Jonathan Rauch | November 4, 2000
(Page 2 of 2)
By the same token, Gore's appointees would lean left, but probably not much further left than Bill Clinton's (especially if Gore has a Republican Senate to deal with). A few Supreme Court appointees leaning mildly left or right will certainly make a big difference sometimes, and a marginal difference often. But a big difference often? Nah.
Education? The news there is how much Bush and Gore agree upon: expanded federal role, teacher testing, more school competition (vouchers for Bush, charter schools for Gore). Foreign policy? Bush decries American involvement in peacekeeping, but he will change his tune in office. In the end, neither his nor Gore's foreign policy would look a great deal different from Clinton's, because there aren't all that many other choices.
So maybe 2000 is the year of distinctions without a big difference. The year of low stakes. Or maybe not. There are still entitlements to consider.
I mean entitlements for the elderly: Social Security and Medicare, mainly. Social Security and Medicare are both headed for insolvency as the baby boom generation retires over the next few decades. "We're in the eye of the storm," says C. Eugene Steuerle, a senior fellow of the Urban Institute. "There will be huge deficits in the future if we try to maintain currently promised growth in benefit levels."
Moreover, retirement grows more expensive as it grows longer. Today's retirees, Steuerle notes, will typically spend about a third of their adult lives in retirement--drawing government benefits most of the while. A shrinking pool of younger workers, many of them poorer than the average retiree, will be paying for those benefits. "It's not that it's not affordable," says Steuerle. "But is that the kind of society we want to have? Extraordinary leisure in the last portion of life, but extraordinary pressure on the middle portion?"
And is it the sort of government we want? Federal spending on people 65 and over accounted for 22 percent of the budget in 1971. Today the figure is 35 percent. In another 10 years, according to the Congressional Budget Office, it will be 43 percent. Under current policies, Steuerle says, by the middle of the century spending on the elderly will absorb something like 80 percent of federal revenues. Government of, by, and for the retired.

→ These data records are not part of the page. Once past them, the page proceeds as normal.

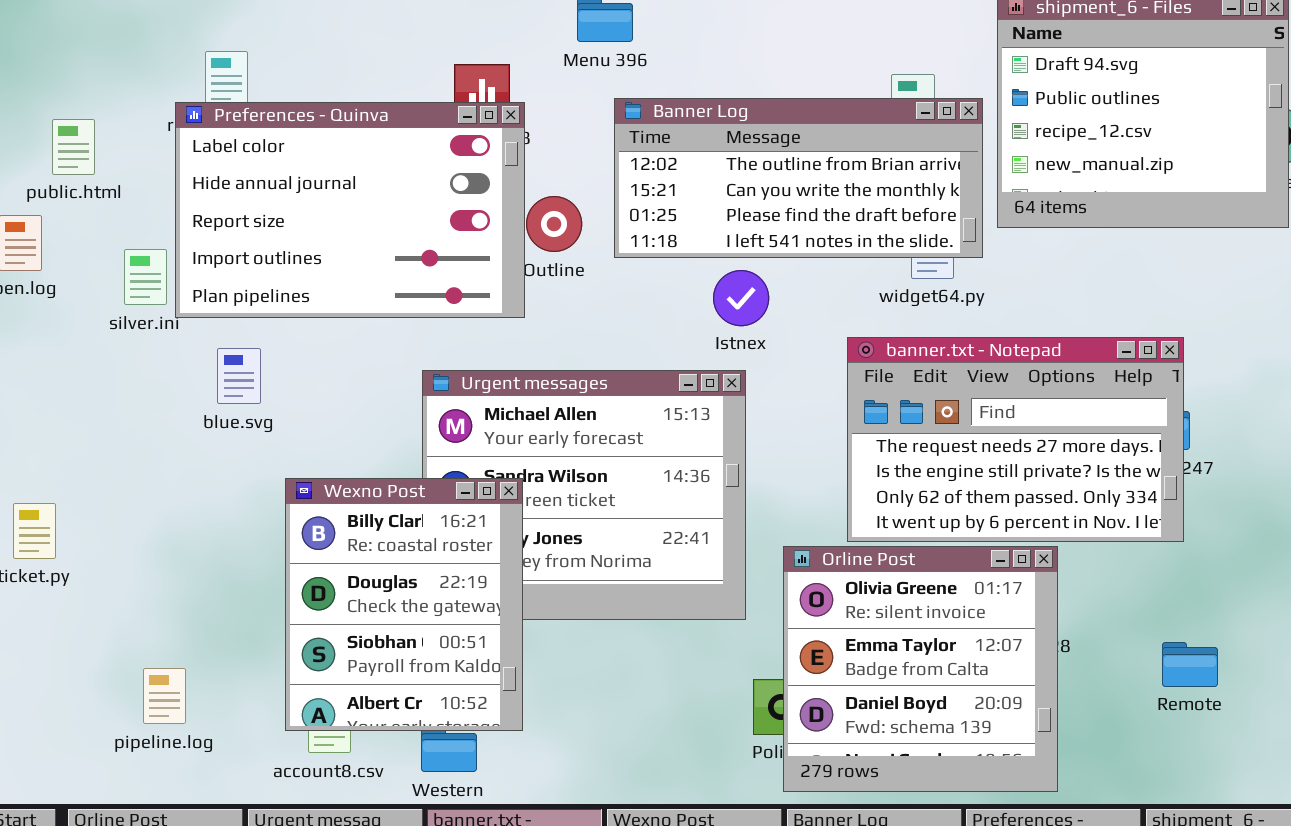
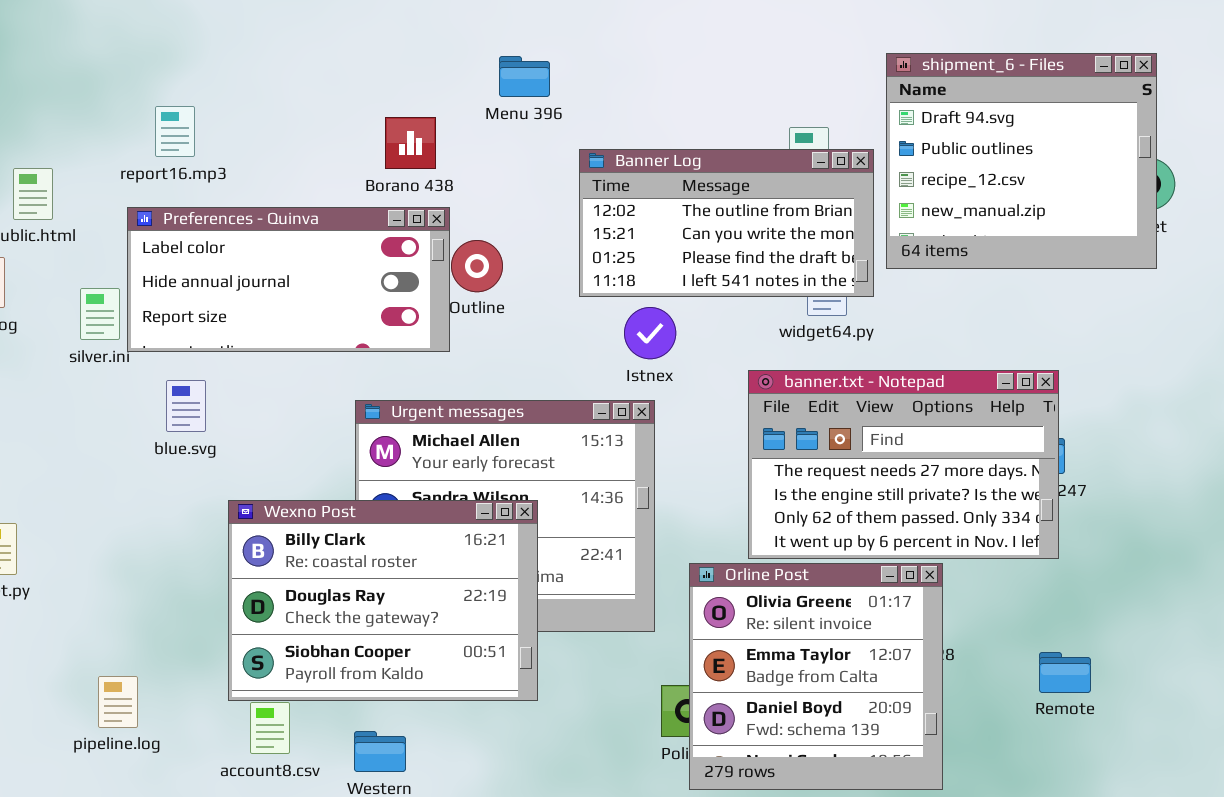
Banner Log: [614,98,983,258] -> [579,149,874,297], resized
Preferences - Quinva: [175,102,525,318] -> [127,207,450,352], resized
Wexno Post: [285,478,523,731] -> [228,500,538,701], resized

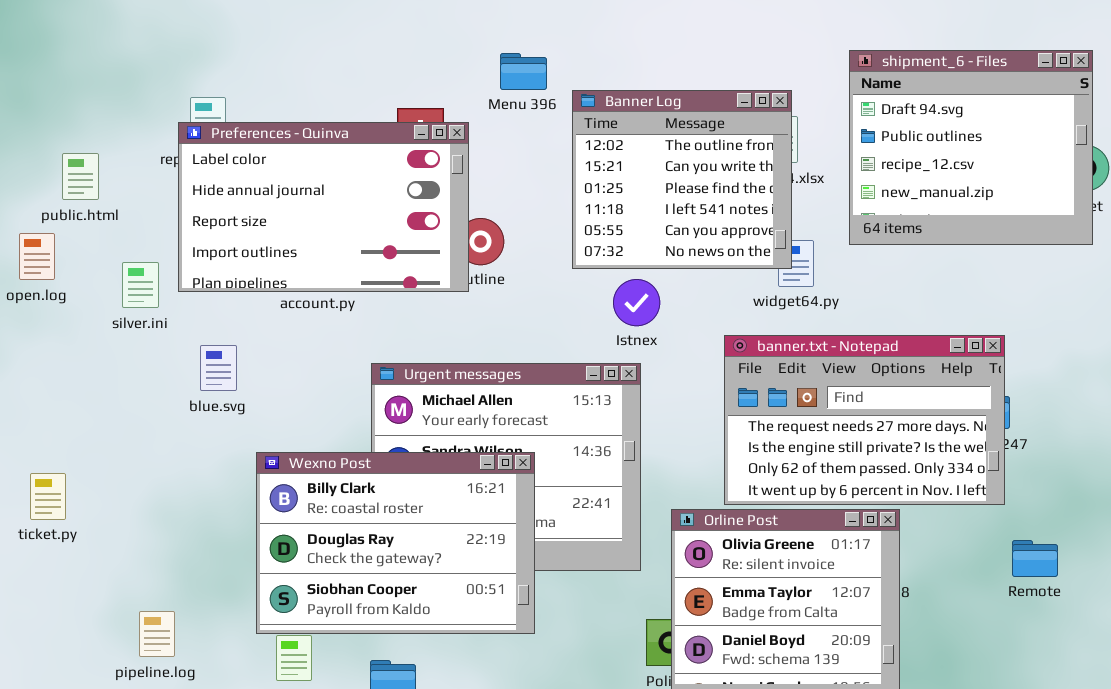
Banner Log: [579,149,874,297] -> [572,90,792,269], resized
Preferences - Quinva: [127,207,450,352] -> [178,122,469,292], moved, resized
Remote: [1039,652,1091,693] -> [1012,540,1058,577], moved

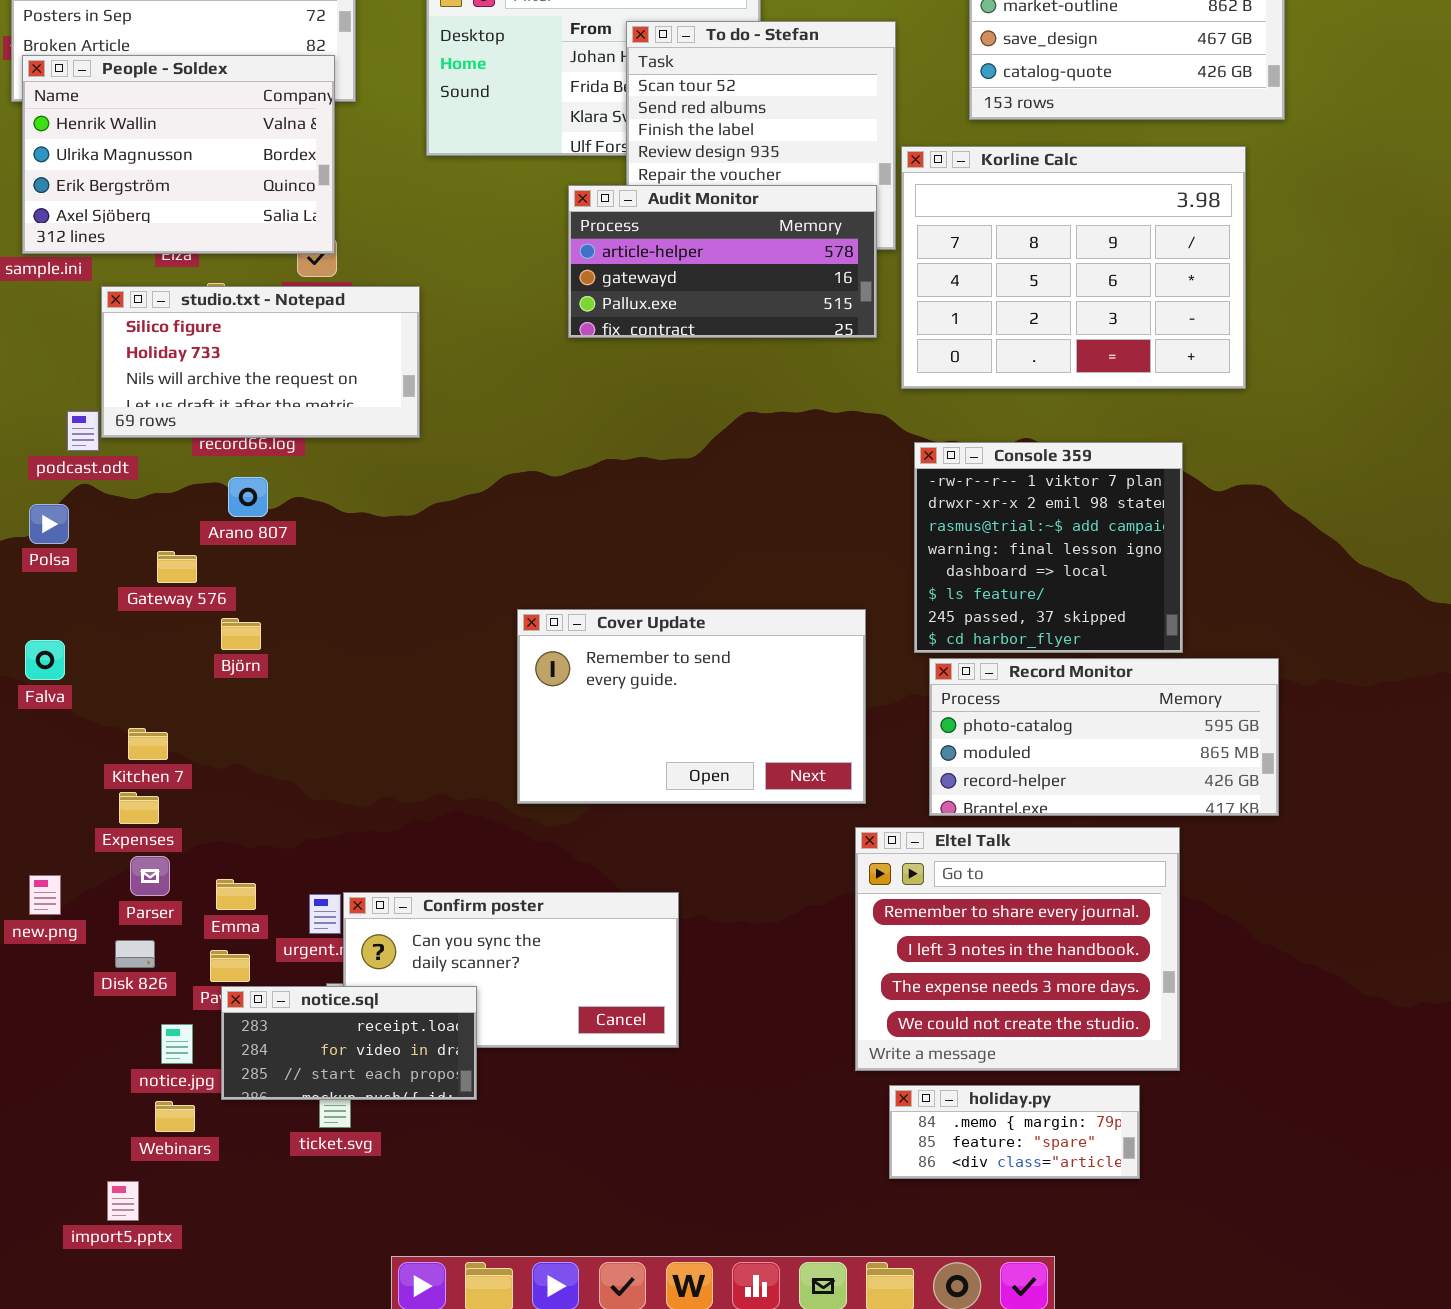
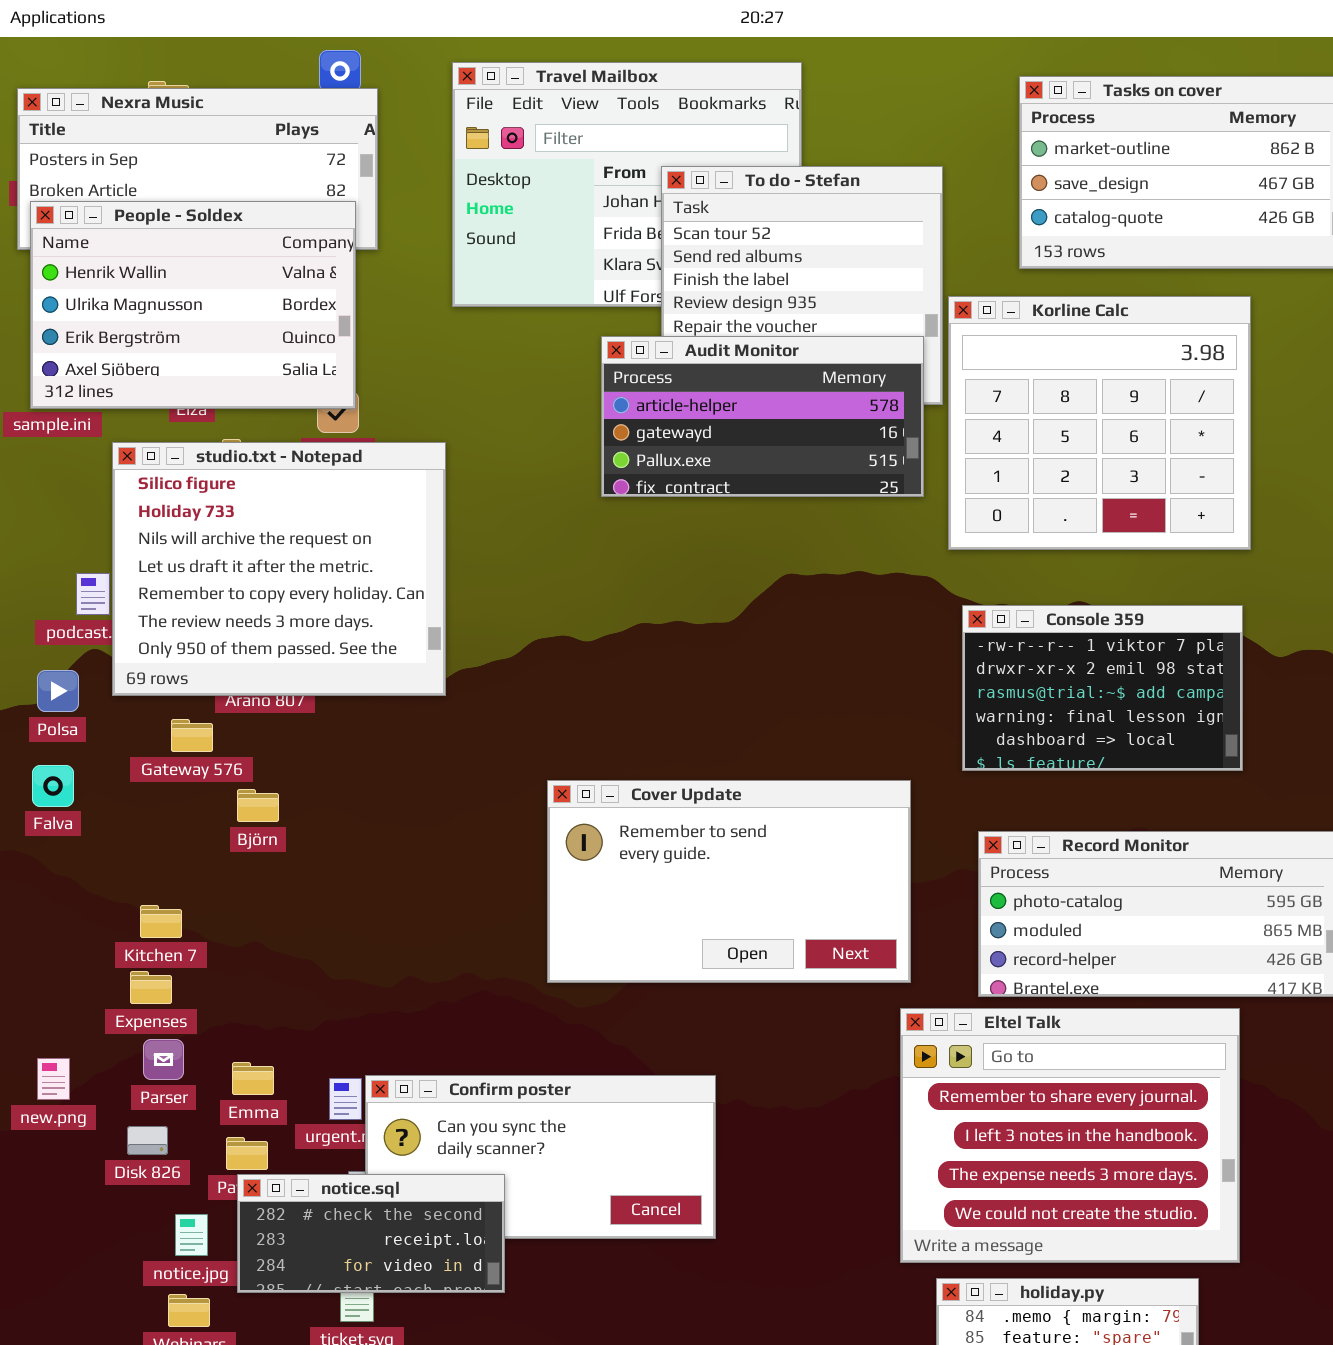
Korline Calc: [901,146,1246,389] -> [948,296,1251,550], resized
studio.txt - Notepad: [101,286,420,438] -> [112,442,446,696], resized
Console 359: [914,442,1183,653] -> [962,605,1243,771], resized
Falva: [25,640,65,680] -> [32,765,74,807], moved
notice.sql: [221,986,477,1100] -> [237,1174,505,1293], scrolled up 1 row

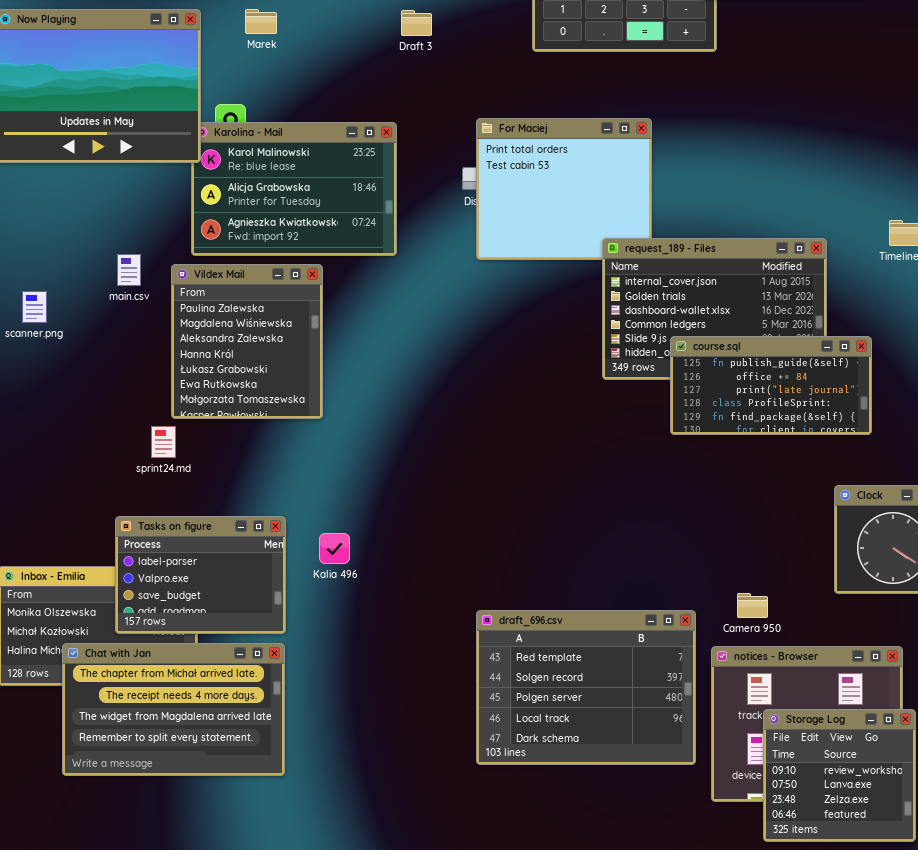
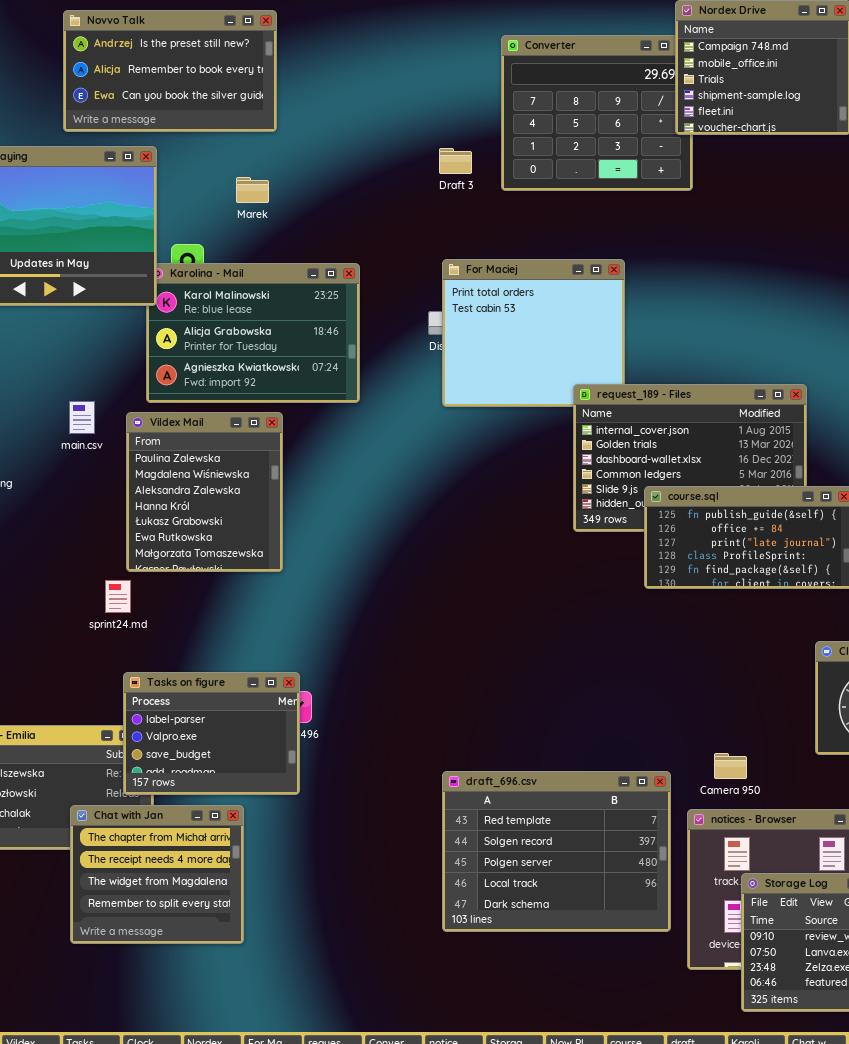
Marek: [245,9,277,34] -> [236,177,269,203], moved
Draft 3: [401,10,432,36] -> [439,148,472,174], moved
Tasks on figure: [115,516,286,634] -> [123,672,300,795], moved
Chat with Jan: [62,643,285,776] -> [70,805,244,944], resized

Eventually, old folks' entitlements need to be reformed and curtailed. Not cut, because benefits would still grow--just not as fast as now promised. And here's a difference: Bush supports structural reforms of Social Security and Medicare. Gore does not.
Some of my friends say that Gore, the Democrat, might do a Nixon-goes-to-China on entitlements. I doubt it. After running against entitlement reforms, Gore would have a hard time reversing field even if he wanted to; and, in a closely divided Congress, either party would be crazy to field a big reform push against the promise of a Gore veto. Chances are that a Gore presidency would mean four to eight years of patchwork repairs. More of the same.
Bush, on the other hand, wants to let today's workers divert a portion of their Social Security payments into private accounts. He also wants to let Medicare recipients opt out for private insurance policies. If he wins, there may be a reform bill, and there will certainly be a bipartisan commission. Either way, the election will have opened the door to a debate about fundamentals.
In fact, even if Bush loses, he will have proved that you can propose dramatic entitlement reforms and still run a fiercely competitive national campaign. The era in which retirement programs were the "third rail" of American politics (touch them and you die) is over. The Bush candidacy ended it. That's historic.
Too bad about Bush's fuzzy math. Actually, the problem is fuzzy Bush. He is no more willing to talk about hard entitlement choices than Gore is. In fact, Bush is the free-lunch guy. He talks as if the stock market can pay the retirement benefits of two generations at once, which it can't. Clinton discredited the whole idea of a broad health care reform by promising free lunches and failing to deliver. What if Bush does the same thing to entitlement reform?
Americans get a shot at a major program reform about once in a decade: transportation deregulation in the 1970s, tax reform in the 1980s, welfare reform in the 1990s. Will entitlements be the big reform of the 2000s? If Bush wins, the door opens. If he wins and then messes up, he jams the door shut.
So the big swing issue of 2000 is entitlement reform, and it's well ahead of whatever comes second. The only question is which way the issue swings.